# Craftsman Handle Extension



## sh00k (Jan 20, 2016)

Hi, new to the forum but I've been reading throughout for a few years. I tried my best to choose the right area to post this but please feel free to correct me if I am wrong.

I have a Sears Craftsman C950 model. It's not new but it works well and I after a carb rebuild, it's running like new.

Unfortunately, as I get older, it's getting harder to use due to the low height of the bars. I'm 6'4 (The bars are well below my hips) and after plowing my driveway, I often regret not just shoveling the **** thing. 

I tried to raise the bars by forcing the top bar up in the bolts (obviously not meant for this) and obviously ran into a cable length issue. I'm not opposed to getting new cables but I don't even believe the handle bars are meant to be pinned that high so it likely would be a waste when they tip forward/backward.

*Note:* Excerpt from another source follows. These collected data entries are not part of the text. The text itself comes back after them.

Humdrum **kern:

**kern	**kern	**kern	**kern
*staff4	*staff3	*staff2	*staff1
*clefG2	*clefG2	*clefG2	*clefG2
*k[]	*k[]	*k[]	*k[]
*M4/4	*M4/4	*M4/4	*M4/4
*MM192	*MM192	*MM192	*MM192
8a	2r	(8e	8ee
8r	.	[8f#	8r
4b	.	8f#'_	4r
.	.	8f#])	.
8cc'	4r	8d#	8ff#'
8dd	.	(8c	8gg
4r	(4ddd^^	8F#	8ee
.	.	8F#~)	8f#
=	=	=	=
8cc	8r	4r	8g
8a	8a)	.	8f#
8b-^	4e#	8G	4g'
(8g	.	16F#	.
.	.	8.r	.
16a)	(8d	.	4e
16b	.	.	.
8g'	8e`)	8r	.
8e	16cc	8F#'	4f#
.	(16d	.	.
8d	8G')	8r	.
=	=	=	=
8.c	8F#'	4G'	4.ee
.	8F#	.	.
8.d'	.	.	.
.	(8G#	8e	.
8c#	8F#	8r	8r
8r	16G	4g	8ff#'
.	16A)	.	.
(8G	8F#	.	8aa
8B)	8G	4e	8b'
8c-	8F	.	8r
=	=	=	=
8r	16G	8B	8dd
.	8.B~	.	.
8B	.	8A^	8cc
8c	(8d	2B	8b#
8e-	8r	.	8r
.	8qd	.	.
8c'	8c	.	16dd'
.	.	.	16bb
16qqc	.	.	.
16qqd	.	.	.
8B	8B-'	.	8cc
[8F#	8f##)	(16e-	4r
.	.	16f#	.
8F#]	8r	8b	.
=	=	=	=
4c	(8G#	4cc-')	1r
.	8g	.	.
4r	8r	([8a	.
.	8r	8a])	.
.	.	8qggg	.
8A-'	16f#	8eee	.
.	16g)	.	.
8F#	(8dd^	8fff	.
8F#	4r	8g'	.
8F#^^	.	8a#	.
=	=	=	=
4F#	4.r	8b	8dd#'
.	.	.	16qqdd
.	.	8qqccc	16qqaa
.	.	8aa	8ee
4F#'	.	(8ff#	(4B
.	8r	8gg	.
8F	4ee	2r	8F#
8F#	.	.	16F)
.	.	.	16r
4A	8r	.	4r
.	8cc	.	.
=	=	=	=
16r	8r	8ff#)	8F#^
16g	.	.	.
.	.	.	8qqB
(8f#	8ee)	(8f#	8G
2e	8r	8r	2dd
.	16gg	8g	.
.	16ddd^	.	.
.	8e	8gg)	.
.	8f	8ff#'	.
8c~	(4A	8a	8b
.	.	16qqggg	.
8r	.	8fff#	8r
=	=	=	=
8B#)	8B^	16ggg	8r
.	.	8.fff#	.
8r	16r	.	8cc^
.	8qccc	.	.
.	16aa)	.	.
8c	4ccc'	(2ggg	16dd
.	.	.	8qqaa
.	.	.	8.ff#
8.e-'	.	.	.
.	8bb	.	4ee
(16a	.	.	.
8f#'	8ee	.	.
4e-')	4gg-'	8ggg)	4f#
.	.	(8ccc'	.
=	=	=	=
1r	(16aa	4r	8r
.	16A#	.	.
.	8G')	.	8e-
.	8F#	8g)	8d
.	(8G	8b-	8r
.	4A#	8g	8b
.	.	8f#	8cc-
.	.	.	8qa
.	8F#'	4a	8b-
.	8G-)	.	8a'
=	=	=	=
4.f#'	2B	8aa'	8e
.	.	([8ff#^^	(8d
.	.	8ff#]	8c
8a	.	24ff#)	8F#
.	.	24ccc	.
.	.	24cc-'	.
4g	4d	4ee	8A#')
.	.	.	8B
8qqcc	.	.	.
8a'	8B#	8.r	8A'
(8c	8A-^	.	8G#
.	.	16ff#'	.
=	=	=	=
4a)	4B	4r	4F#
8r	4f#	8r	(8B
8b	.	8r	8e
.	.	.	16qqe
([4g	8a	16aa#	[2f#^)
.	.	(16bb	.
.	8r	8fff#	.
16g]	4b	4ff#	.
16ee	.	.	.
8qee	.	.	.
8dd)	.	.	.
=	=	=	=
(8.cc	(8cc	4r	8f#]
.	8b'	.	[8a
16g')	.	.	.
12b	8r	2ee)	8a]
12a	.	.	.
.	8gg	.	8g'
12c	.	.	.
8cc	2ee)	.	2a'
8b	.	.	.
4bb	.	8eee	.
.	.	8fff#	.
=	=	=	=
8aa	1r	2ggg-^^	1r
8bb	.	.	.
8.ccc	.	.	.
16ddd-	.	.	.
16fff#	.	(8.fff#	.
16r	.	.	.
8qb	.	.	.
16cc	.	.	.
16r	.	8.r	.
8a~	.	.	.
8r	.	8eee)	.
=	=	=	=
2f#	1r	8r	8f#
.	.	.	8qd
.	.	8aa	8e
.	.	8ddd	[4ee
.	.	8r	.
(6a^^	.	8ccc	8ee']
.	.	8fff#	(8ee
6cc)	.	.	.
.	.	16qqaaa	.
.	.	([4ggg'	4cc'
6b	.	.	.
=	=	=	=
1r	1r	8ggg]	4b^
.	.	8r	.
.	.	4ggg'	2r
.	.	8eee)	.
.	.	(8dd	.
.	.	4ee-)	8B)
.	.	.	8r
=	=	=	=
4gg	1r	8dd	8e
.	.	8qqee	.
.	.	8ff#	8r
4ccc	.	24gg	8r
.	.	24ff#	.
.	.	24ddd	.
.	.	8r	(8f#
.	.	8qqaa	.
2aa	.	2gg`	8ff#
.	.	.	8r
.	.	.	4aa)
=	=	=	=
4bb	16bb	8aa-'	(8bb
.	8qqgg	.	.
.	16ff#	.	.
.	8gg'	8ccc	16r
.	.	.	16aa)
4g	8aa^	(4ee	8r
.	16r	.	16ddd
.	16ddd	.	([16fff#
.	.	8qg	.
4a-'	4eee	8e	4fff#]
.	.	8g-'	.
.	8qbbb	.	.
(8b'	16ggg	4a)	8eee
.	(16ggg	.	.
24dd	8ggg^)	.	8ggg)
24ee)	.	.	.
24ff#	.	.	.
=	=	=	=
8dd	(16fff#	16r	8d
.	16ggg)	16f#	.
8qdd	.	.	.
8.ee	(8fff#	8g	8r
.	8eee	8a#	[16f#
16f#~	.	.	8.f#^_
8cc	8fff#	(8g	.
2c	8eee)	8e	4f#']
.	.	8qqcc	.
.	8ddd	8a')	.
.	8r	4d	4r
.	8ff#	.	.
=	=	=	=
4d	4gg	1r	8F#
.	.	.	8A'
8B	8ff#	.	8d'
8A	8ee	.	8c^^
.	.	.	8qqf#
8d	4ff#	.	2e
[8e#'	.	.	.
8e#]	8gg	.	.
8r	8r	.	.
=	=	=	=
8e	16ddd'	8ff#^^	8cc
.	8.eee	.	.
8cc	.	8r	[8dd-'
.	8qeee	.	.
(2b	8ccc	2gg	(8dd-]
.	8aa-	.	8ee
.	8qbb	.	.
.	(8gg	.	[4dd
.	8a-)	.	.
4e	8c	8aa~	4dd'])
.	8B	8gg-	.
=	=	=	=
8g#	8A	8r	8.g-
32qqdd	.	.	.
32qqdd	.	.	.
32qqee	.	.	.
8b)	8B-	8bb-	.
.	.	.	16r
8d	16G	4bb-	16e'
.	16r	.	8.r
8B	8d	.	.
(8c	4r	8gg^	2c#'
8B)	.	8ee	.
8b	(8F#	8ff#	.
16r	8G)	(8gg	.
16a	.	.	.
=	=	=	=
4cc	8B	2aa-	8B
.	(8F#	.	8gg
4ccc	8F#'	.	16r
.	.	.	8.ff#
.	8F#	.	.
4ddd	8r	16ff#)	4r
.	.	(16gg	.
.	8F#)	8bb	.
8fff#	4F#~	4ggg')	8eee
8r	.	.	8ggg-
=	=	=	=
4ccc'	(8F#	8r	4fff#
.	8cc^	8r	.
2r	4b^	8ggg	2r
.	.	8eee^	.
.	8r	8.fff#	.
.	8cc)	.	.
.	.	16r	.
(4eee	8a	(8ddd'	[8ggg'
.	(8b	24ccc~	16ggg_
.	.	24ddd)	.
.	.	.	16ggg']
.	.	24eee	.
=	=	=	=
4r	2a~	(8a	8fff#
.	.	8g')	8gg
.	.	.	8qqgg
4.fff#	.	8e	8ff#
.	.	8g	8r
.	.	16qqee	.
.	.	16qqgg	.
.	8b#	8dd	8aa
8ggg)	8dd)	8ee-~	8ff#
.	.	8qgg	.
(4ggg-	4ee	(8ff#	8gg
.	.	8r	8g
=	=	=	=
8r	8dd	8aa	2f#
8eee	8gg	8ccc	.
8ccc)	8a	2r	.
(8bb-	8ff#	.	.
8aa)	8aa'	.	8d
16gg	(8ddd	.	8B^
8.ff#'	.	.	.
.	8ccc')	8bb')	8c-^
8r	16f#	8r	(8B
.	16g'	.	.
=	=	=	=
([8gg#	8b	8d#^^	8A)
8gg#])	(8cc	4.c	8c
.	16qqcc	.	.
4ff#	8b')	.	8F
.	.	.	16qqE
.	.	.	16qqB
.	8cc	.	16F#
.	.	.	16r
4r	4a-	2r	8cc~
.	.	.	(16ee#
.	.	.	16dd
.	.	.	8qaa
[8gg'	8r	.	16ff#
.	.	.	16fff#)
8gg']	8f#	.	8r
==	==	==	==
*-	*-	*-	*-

Long winded post - sorry. Does anyone have any experience with these and/or suggestion of someone/company that makes any kit? Where I live, I will not have success getting this thing to a custom shop.

Thanks all


----------



## skutflut (Oct 16, 2015)

Pictures would help. How much extension are you trying to get, about 4" I presume?


----------



## Shryp (Jan 1, 2011)

You could try larger tires as well. What about selling your machine and looking for one that is more comfortable to use?


----------



## bad69cat (Nov 30, 2015)

Most machines are designed for an average of 5'7" ish - so, yeah. I can understand why he has trouble. I like the idea of taller tires, but not sure if that will get you into trouble with the scraper bar angle or not? The handles on these machines are not that strong anyway - so extending them might leave you without much strength left. I think getting custom handles made would be your best bet and simple solution. I would build myself a prototype out of wood and get a feel for it - then see how you could rout the cables, or get an idea of what you need and see what you can find. THEN, take your prototype to a fab shop (or send it to one) have them make it out of good tubing..... hows that for a long winded post! ;>P


----------



## nwcove (Mar 2, 2015)

Wheres that thread from the guy that makes them for hondas? It may give the op some ideas on what he might need to try.


----------



## Kiss4aFrog (Nov 3, 2013)

:welcome: to the forum sh00k


----------